Alerts and Notices
SynopsisLivedoid vasculopathy (LV), also known as livedoid vasculitis, presents with retiform purpura or ulcers on the lower legs that may progress to atrophie blanche (AB). LV is caused by vaso-occlusion of the cutaneous microcirculation that manifests histopathologically as hyalinization of vessels leading to fibrin thrombi. LV is a rare condition, with an estimated incidence of 1:100 000 per year and an increased incidence during summer months and during pregnancy. It tends to affect young to middle-aged adults, with a median age of onset of 30-50 years, and has a female-to-male ratio of 2-3:1.
The pathogenesis of LV is not well understood, but it is likely related to increased coagulability and/or decreased fibrinolysis. The strongest risk factor is a hypercoagulable state with laboratory evaluation positive for a known cause of thrombophilia in 40%-50% of patients in retrospective cohort studies. The second most common risk factor is connective tissue disease. LV can also be associated with monocolonal gammopathy, with hepatitis B or C, or can be idiopathic.
LV follows a chronic time course, with lesions often developing for months before a definitive diagnosis is made. In a recent case series, the median interval between symptom onset and diagnosis was 10 months and between onset and treatment was 22.5 months.
The condition is rare in children.
L95.0 – Livedoid vasculitis
238762002 – Livedoid vasculitis
Differential Diagnosis & Pitfalls
- Chronic venous insufficiency with AB
- Chilblains – Usually a history of cold exposure.
- Erythema ab igne – Look for history of chronic heat source exposure.
- Lichen sclerosus – Look for shiny, atrophic plaques on the anogenital regions (often in a figure-of-eight pattern) and trunk.
- Localized scleroderma (morphea) – Look for ivory, indurated plaques on other areas of the body, often with a violaceous rim.
- Malignant atrophic papulosis – Look for smaller lesions on the trunk or proximal extremities, surrounded by a distinctive telangiectatic rim.
- Livedo reticularis, physiologic – Look for presence upon cold exposure and resolution with rewarming.
- Livedo reticularis, idiopathic – This is a diagnosis of exclusion. The condition is persistent, with no known triggers. It is more common in young women and exaggerated upon cold exposure.
- Livedo reticularis, primary – This is a diagnosis of exclusion. Lesions appear and disappear spontaneously without known triggers.
- Livedo reticularis, autoimmune connective tissue disorders – Look for evidence of systemic lupus erythematosus, antiphospholipid syndrome, vasculitis, dermatomyositis, etc.

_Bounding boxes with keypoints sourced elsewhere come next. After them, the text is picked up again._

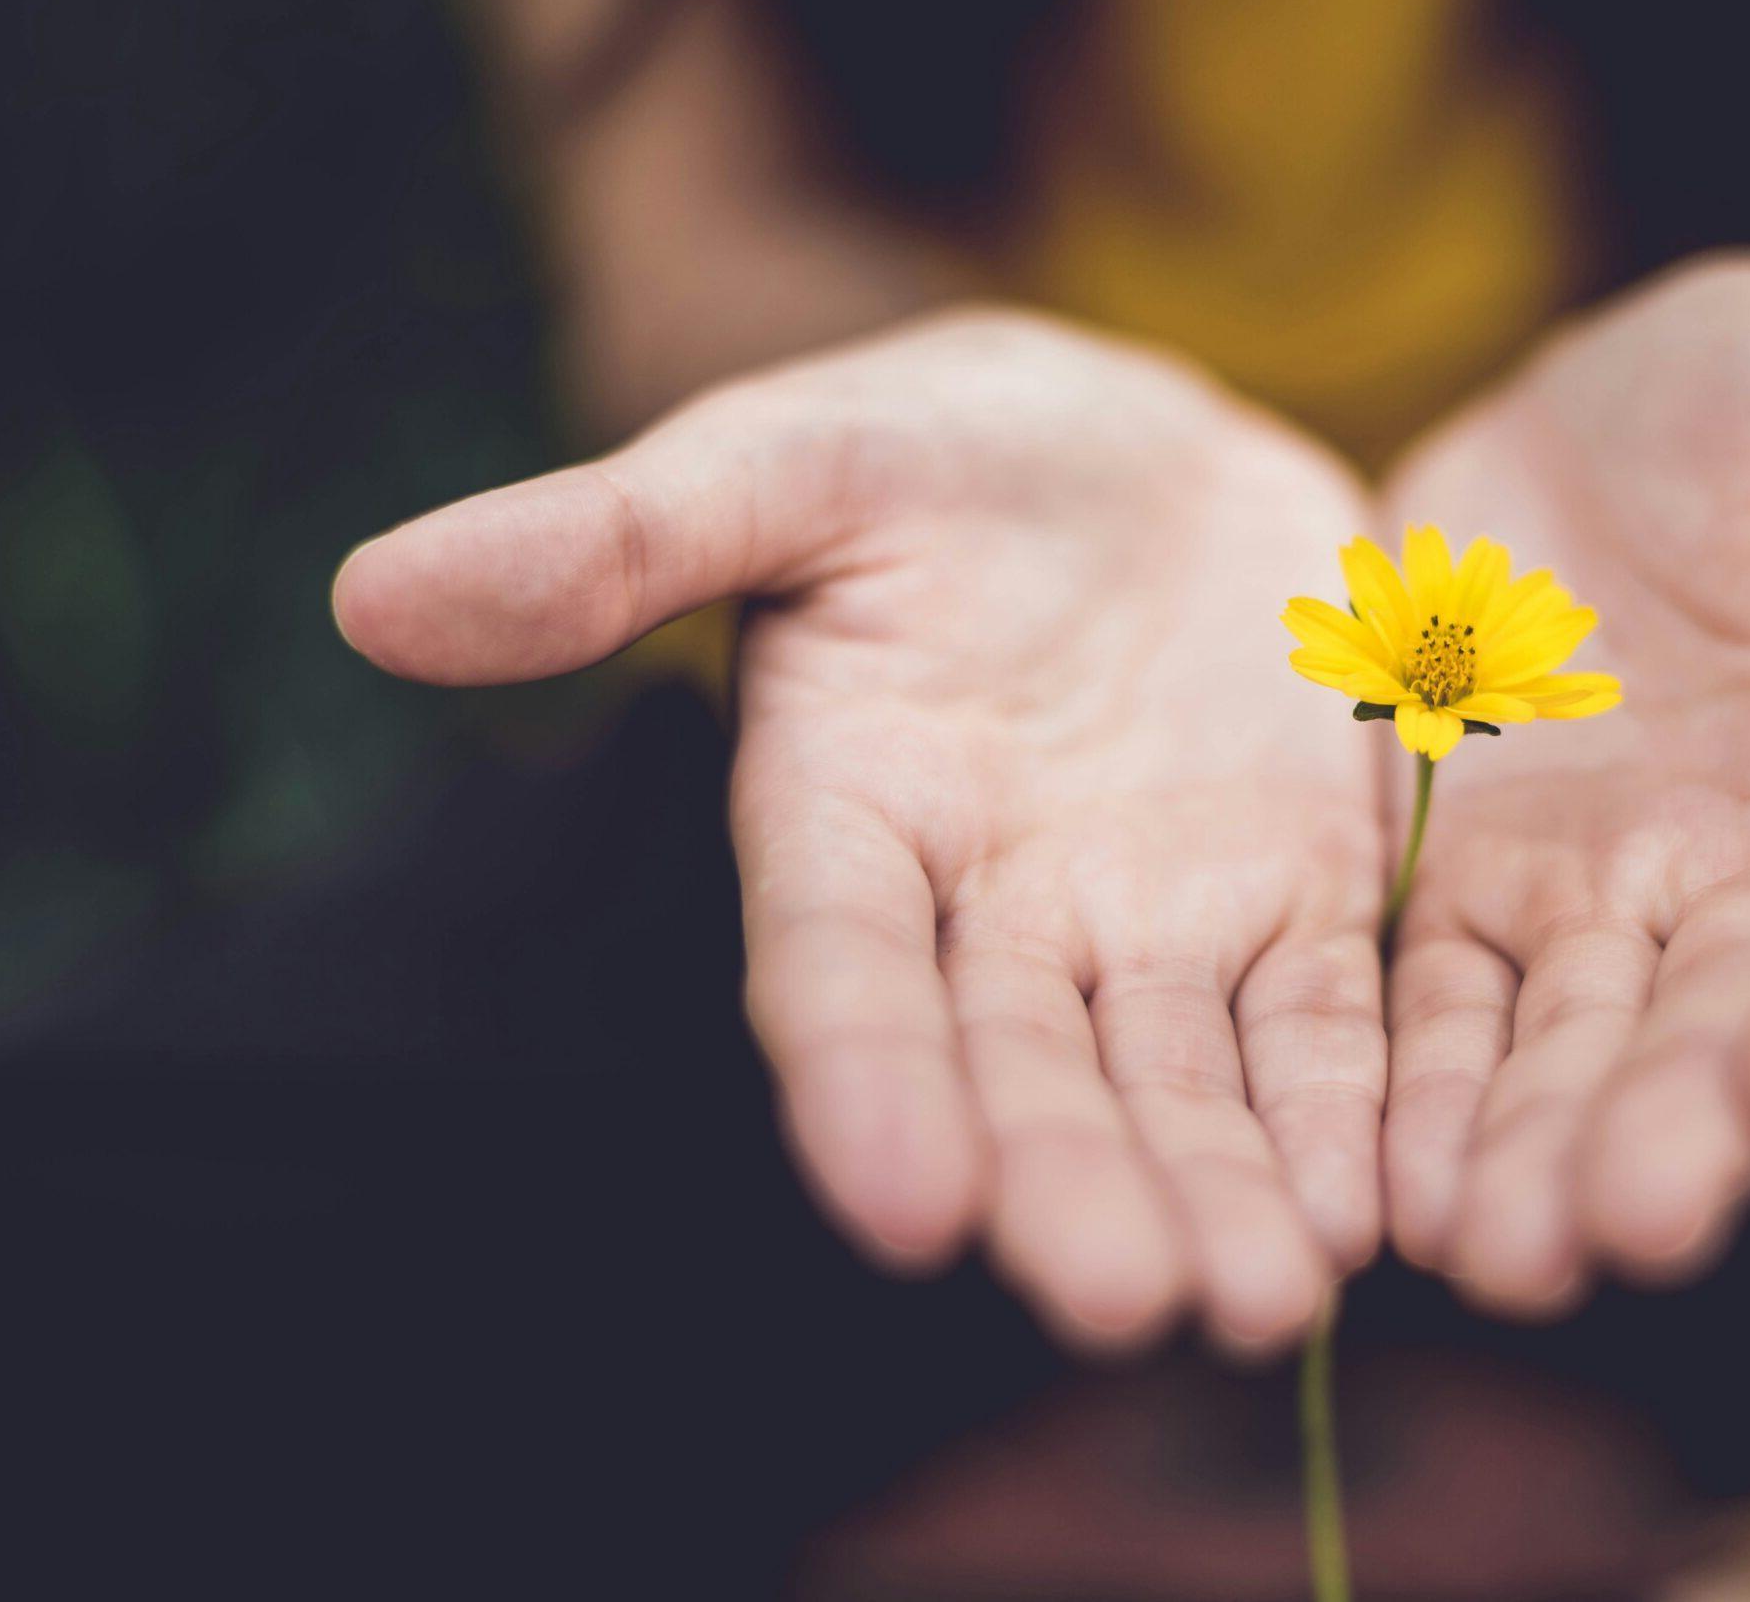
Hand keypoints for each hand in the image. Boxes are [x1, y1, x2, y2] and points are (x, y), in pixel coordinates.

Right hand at [335, 310, 1386, 1352]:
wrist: (1143, 449)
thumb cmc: (937, 449)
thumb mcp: (792, 456)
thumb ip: (622, 537)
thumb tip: (373, 596)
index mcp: (846, 811)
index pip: (837, 965)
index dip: (862, 1078)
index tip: (899, 1201)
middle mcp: (991, 906)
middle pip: (1021, 1066)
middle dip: (1069, 1183)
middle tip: (1126, 1300)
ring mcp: (1149, 917)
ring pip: (1178, 1079)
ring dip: (1219, 1190)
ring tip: (1267, 1299)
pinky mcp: (1297, 900)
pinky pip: (1322, 1021)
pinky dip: (1343, 1108)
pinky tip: (1376, 1205)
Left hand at [1378, 256, 1749, 1312]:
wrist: (1606, 419)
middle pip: (1736, 1020)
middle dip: (1684, 1124)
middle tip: (1624, 1227)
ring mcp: (1617, 894)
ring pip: (1584, 1043)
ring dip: (1540, 1149)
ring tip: (1491, 1254)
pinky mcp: (1478, 888)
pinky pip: (1449, 1003)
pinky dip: (1423, 1089)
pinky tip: (1386, 1189)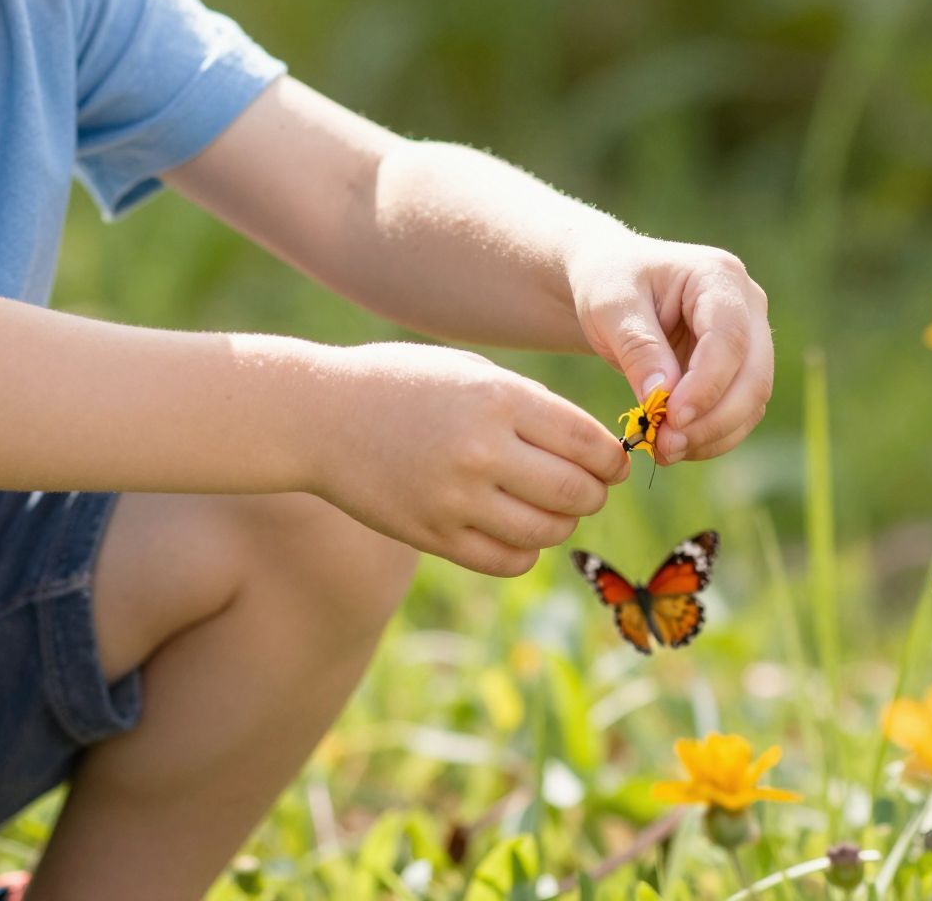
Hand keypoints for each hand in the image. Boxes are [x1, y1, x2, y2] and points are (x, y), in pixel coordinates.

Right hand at [309, 340, 628, 577]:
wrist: (319, 416)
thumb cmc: (403, 385)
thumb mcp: (470, 373)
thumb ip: (532, 407)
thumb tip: (598, 453)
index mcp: (496, 399)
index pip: (589, 442)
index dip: (612, 458)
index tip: (610, 462)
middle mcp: (480, 450)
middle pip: (576, 492)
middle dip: (594, 493)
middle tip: (585, 487)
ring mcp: (455, 499)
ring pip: (548, 532)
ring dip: (561, 523)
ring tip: (546, 505)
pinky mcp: (433, 536)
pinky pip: (509, 559)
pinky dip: (525, 549)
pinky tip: (512, 526)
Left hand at [565, 232, 774, 463]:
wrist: (611, 283)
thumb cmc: (608, 283)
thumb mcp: (610, 307)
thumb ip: (638, 348)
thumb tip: (665, 397)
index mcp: (718, 275)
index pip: (729, 338)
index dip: (707, 384)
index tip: (673, 418)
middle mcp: (747, 304)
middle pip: (754, 374)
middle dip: (714, 419)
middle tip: (666, 445)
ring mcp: (749, 337)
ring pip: (752, 400)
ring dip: (713, 434)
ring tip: (664, 451)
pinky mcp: (739, 367)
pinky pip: (738, 411)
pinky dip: (711, 435)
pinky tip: (673, 446)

- Livedo reticularis, hematologic disorders – Look for cryoglobulinemia, deep vein thrombosis, disseminated intravascular coagulation.

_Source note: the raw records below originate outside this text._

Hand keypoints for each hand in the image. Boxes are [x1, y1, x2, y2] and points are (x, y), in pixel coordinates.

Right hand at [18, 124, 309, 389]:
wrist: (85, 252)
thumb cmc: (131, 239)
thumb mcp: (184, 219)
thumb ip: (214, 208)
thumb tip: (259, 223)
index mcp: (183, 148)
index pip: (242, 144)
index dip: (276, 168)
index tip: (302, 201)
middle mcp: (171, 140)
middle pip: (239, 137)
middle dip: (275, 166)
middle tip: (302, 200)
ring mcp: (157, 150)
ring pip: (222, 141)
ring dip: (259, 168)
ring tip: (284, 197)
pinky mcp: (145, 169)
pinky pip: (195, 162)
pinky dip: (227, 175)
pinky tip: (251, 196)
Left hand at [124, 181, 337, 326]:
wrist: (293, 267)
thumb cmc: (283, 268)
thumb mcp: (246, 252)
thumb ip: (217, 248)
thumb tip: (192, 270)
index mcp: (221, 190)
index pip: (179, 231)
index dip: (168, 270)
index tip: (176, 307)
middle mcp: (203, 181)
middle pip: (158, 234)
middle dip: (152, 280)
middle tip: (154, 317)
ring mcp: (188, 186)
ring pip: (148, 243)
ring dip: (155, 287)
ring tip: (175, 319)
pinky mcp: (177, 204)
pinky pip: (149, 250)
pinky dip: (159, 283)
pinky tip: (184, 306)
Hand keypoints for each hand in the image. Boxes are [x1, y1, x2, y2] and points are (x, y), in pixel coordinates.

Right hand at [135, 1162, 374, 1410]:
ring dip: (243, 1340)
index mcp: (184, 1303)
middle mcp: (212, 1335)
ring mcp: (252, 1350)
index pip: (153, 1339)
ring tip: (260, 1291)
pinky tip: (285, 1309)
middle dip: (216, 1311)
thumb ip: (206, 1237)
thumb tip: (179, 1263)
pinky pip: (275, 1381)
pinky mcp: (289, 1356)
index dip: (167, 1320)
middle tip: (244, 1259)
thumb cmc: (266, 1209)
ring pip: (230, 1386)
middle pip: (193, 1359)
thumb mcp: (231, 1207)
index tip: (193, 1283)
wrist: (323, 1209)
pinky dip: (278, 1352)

- Livedo reticularis, embolic or deposition – Look for dyslipidemia, septic emboli, calciphylaxis (end-stage renal failure).
- Livedo reticularis, drug-induced – Look for history of minocycline, amantadine, quinidine, etc.
- Ulcers, arterial – Look for history of arterial disease. Very painful punched-out ulcers occur on the feet, toes, or heels. Buerger disease with a long, extensive smoking history is very common.
- Ulcers, venous – Look for history of extensive varicose veins, chronic venous stasis, and ulcers on the inner portion of the lower leg.
- Ulcers, neuropathic – Look for history of diabetes or neuropathy.
- Ulcers, traumatic – Look for history of trauma.
- Ulcers, vasculitis – Leukocytoclastic vasculitis and polyarteritis nodosa may have ulcerations as part of their presentation.
- Calciphylaxis – Commonly on fat-bearing areas of the body but can present on the lower extremities. Characterized by exquisitely painful retiform purpura.